Hasil asesmen dari BNPT dan Bapas ini akan menjadi dasar dalam menentukan apakah GDR dan M dapat melaksanakan ikrar kesetiaan terhadap Negara Kesatuan Republik Indonesia (NKRI). Jika hasil evaluasi menyatakan bahwa keduanya siap untuk mengakui Pancasila sebagai dasar negara dan kembali ke pangkuan NKRI, mereka akan diberikan hak-hak dasar sebagai warga binaan lainnya, termasuk hak untuk berinteraksi dengan narapidana lainnya, mengikuti ibadah di masjid LP, serta mendapatkan remisi atau pengurangan masa hukuman.
Namun, jika hasil asesmen menunjukkan bahwa keduanya belum sepenuhnya bebas dari pengaruh radikalisasi, pembinaan akan dilanjutkan. Bahkan, mereka bisa saja dikembalikan ke lembaga pemasyarakatan lain jika diperlukan. Budiman Kusumah menambahkan bahwa kondisi GDR dan M pada saat diserahkan ke LP sudah menunjukkan perkembangan yang positif. Kadar ekstremisme mereka sudah berada pada tingkat yang lebih rendah, yang mempermudah proses pembinaan dan pemulihan dari pengaruh radikalisasi.
Dengan adanya program pembinaan yang terstruktur dan pengawasan yang ketat, diharapkan kedua narapidana ini dapat kembali ke masyarakat dengan pemahaman yang lebih baik tentang nilai-nilai kebangsaan dan toleransi.
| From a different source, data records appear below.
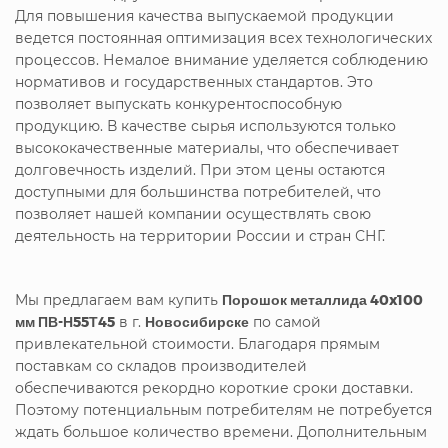
Для повышения качества выпускаемой продукции
ведется постоянная оптимизация всех технологических
процессов. Немалое внимание уделяется соблюдению
нормативов и государственных стандартов. Это
позволяет выпускать конкурентоспособную
продукцию. В качестве сырья используются только
высококачественные материалы, что обеспечивает
долговечность изделий. При этом цены остаются
доступными для большинства потребителей, что
позволяет нашей компании осуществлять свою
деятельность на территории России и стран СНГ.
Мы предлагаем вам купить
Порошок металлида 40x100
мм ПВ-Н55Т45
в г.
Новосибирске
по самой
привлекательной стоимости. Благодаря прямым
поставкам со складов производителей
обеспечиваются рекордно короткие сроки доставки.
Поэтому потенциальным потребителям не потребуется
ждать большое количество времени. Дополнительным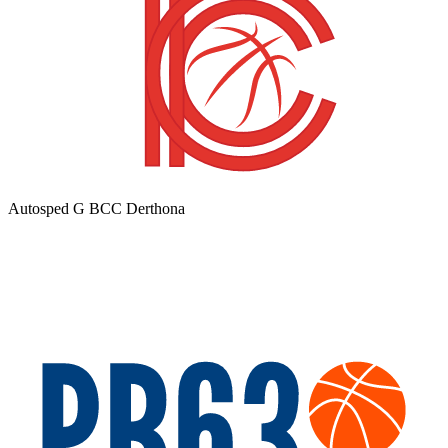
Autosped G BCC Derthona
Pemerintah dan lembaga pemasyarakatan berkomitmen untuk terus melakukan upaya maksimal agar narapidana terorisme dapat menjalani hukuman dengan baik dan kembali menjadi anggota masyarakat yang produktif dan menghargai kehidupan dalam kerangka Negara Kesatuan Republik Indonesia.